Sun damage is one of the most common causes of wrinkling and age spots. The effects seem to be mainly fine to moderate sun exposure, fine to light wrinkles, loose skin, age spots, freckles, dark patches, and spider veins. In some cases they result in skin cancer or other precancerous lesions. The first step towards reversing sun damage is avoiding further sun exposure.
The sun damages your skin through long-term changes in your production of collagen and elastin, primarily as a result of ultra-violet (UV) rays. The UVA molecules are extremely powerful in their molecular bonds breaking down the collagen. Long-term changes in collagen and elastin fibers contribute largely to wrinkling, dark patches, and sagging skin all over the face, neck, chest, arms, and shoulders. Even though there is evidence that vitamin D can slow or reverse many signs of sun damage, there are no proven measures that protect against UV damage.
You may not need sunscreen, or even necessarily wear it, but it is sensible to protect your skin with clothing and a good sun protection policy. Dermatologists recommend that you reapply sunscreen every time you go outside until the medication has finished. Another good solution is to use a high SPF lotion every time you go outdoors, but remember that SPF is not a substitute for sunscreen.
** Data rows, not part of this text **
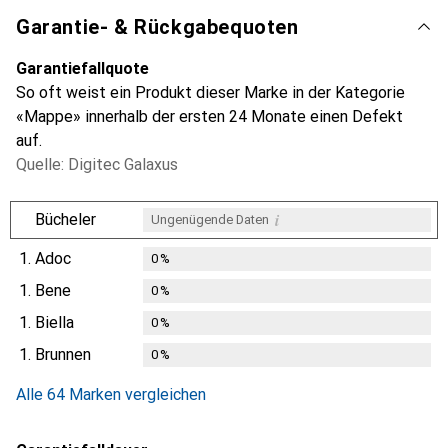
Garantie- & Rückgabequoten
Garantiefallquote
So oft weist ein Produkt dieser Marke in der Kategorie
«Mappe» innerhalb der ersten 24 Monate einen Defekt
auf.
Quelle: Digitec Galaxus
i
Bücheler
Ungenügende Daten
1.
Adoc
0
%
1.
Bene
0
%
1.
Biella
0
%
1.
Brunnen
0
%
Alle 64 Marken vergleichen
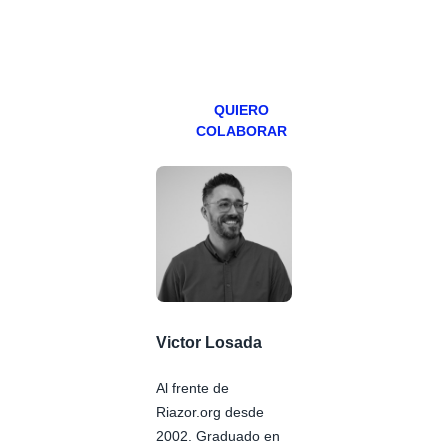
especial los
miércoles y
viernes para
Patreons.
QUIERO
COLABORAR
Victor Losada
Al frente de
Riazor.org desde
2002. Graduado en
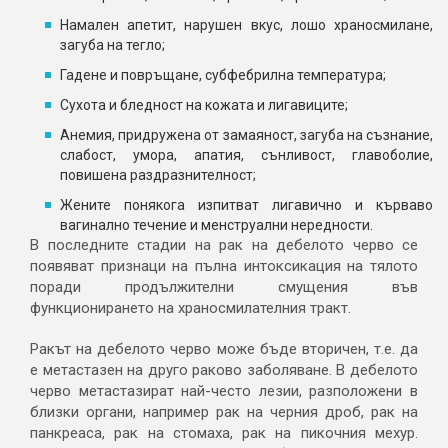
Намален апетит, нарушен вкус, лошо храносмилане,
загуба на тегло;
Гадене и повръщане, субфебрилна температура;
Сухота и бледност на кожата и лигавиците;
Анемия, придружена от замаяност, загуба на съзнание,
слабост, умора, апатия, сънливост, главоболие,
повишена раздразнителност;
Жените понякога изпитват лигавично и кърваво
вагинално течение и менструални нередности.
В последните стадии на рак на дебелото черво се
появяват признаци на пълна интоксикация на тялото
поради продължителни смущения във
функционирането на храносмилателния тракт.
Ракът на дебелото черво може бъде вторичен, т.е. да
е метастазен на друго раково заболяване. В дебелото
черво метастазират най-често лезии, разположени в
близки органи, например рак на черния дроб, рак на
панкреаса, рак на стомаха, рак на пикочния мехур.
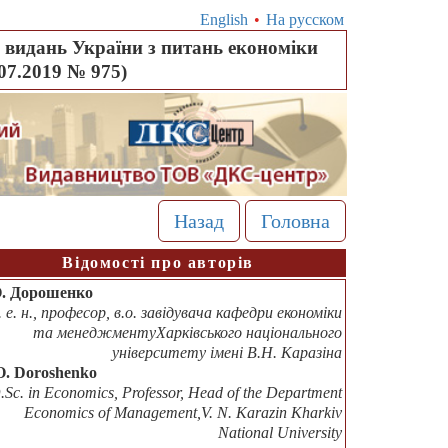
English
•
На русском
видань України з питань економіки
.07.2019 № 975)
Назад
Головна
Відомості про авторів
О. Дорошенко
. е. н., професор, в.о. завідувача кафедри економіки
та менеджментуХарківського національного
університету імені В.Н. Каразіна
O. Doroshenko
.Sc. in Economics, Professor, Head of the Department
Economics of Management,V. N. Karazin Kharkiv
National University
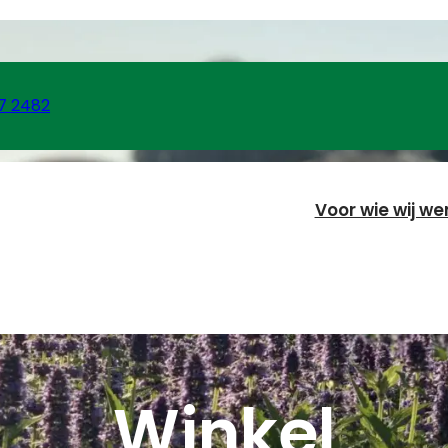
7 2482
Voor wie wij we
Winkel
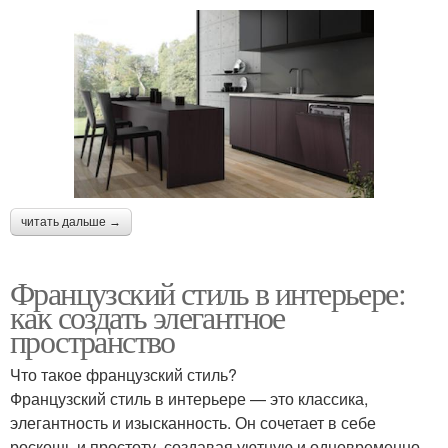
читать дальше →
Французский стиль в интерьере:
как создать элегантное
пространство
Что такое французский стиль?
Французский стиль в интерьере — это классика,
элегантность и изысканность. Он сочетает в себе
роскошь и простоту, создавая уютную и одновременно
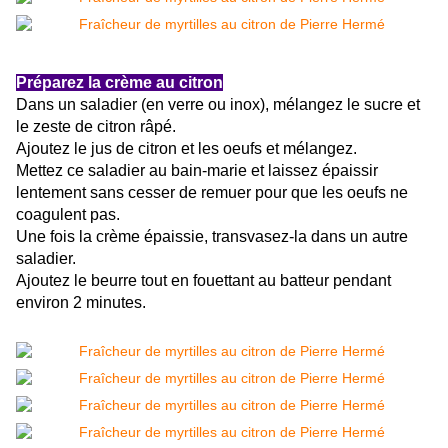
Préparez la crème au citron
Dans un saladier (en verre ou inox), mélangez le sucre et
le zeste de citron râpé.
Ajoutez le jus de citron et les oeufs et mélangez.
Mettez ce saladier au bain-marie et laissez épaissir
lentement sans cesser de remuer pour que les oeufs ne
coagulent pas.
Une fois la crème épaissie, transvasez-la dans un autre
saladier.
Ajoutez le beurre tout en fouettant au batteur pendant
environ 2 minutes.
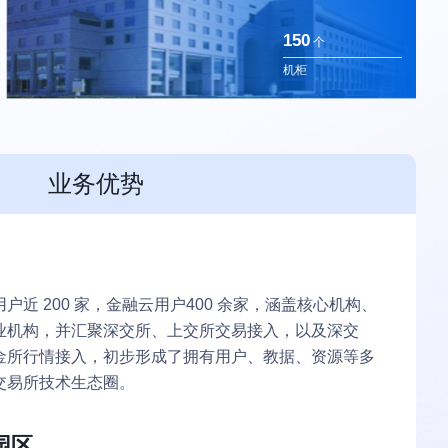
150
个
机柜
业务优势
户近 200 家，金融云用户400 余家，涵盖核心机构、
业机构，并汇聚深交所、上交所交易接入，以及深交
金所行情接入，初步形成了拥有用户、教据、资源等多
交易所技术生态圈。
园区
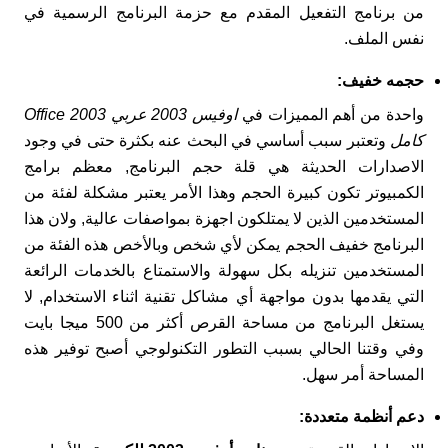
من برنامج التفعيل المقدم مع حزمة البرنامج الرسمية في
نفس الملف.
حجمه خفيف
:
واحدة من أهم المميزات في
اوفيس 2003 عربي Office 2003
كامل
وتعتبر سبب أساسي في البحث عنه بكثرة حتى في وجود
الاصدارات الحديثة هي قلة حجم البرنامج, معظم برامج
الكمبيوتر تكون كبيرة الحجم وهذا الأمر يعتبر مشكلة لفئة من
المستخدمين الذين لا يمتلكون اجهزة بمواصفات عالية, ولان هذا
البرنامج خفيف الحجم يمكن لأي شخص وبالأخص هذه الفئة من
المستخدمين تنزيله بكل سهولة والاستمتاع بالخدمات الرائعة
التي يقدمها بدون مواجهة أي مشاكل تقنية اثناء الاستخدام, لا
يستغل البرنامج من مساحة القرص أكثر من 500 ميجا بايت
وفي وقتنا الحالي بسبب التطور التكنولوجي أصبح توفير هذه
المساحة أمر سهل.
دعم أنظمة متعددة:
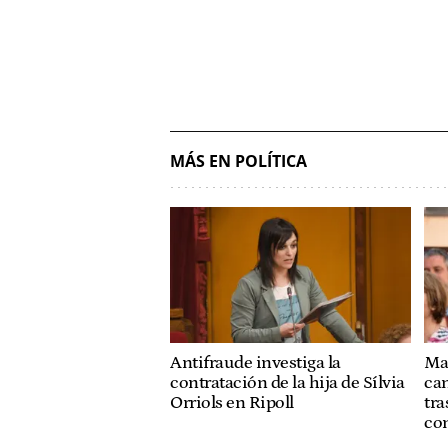
MÁS EN POLÍTICA
Antifraude investiga la
Mar
contratación de la hija de Sílvia
ca
Orriols en Ripoll
tra
co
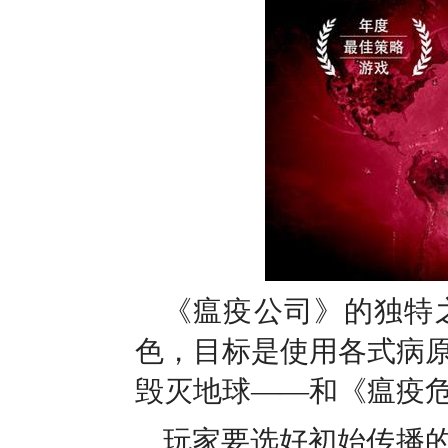
《瘟疫公司》的独特
色，目标是使用各式病
毁灭地球——和《瘟疫
玩家要选好初始传播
Apply the lotion to the lower half of your body, and reapply it to the upper half of your body when you return indoors. Do not forget to apply a sunscreen containing high sun protection factor at least 20 minutes before going out in the sun. Your sunscreen should also be applied liberally after bathing and swimming. Sunscreens may not always protect against sun damage.
For example, some sunscreen agents do not block UV light, which can already do substantial damage by weakening the skin’s cells. Others do block some of the visible signs of sun damage, such as brown spots, but not others, such as age spots or spider veins, which are actually caused by free radical molecules interacting with DNA.
The molecules may still interact, resulting in wrinkles. Hence, age spots and spider veins may reappear later.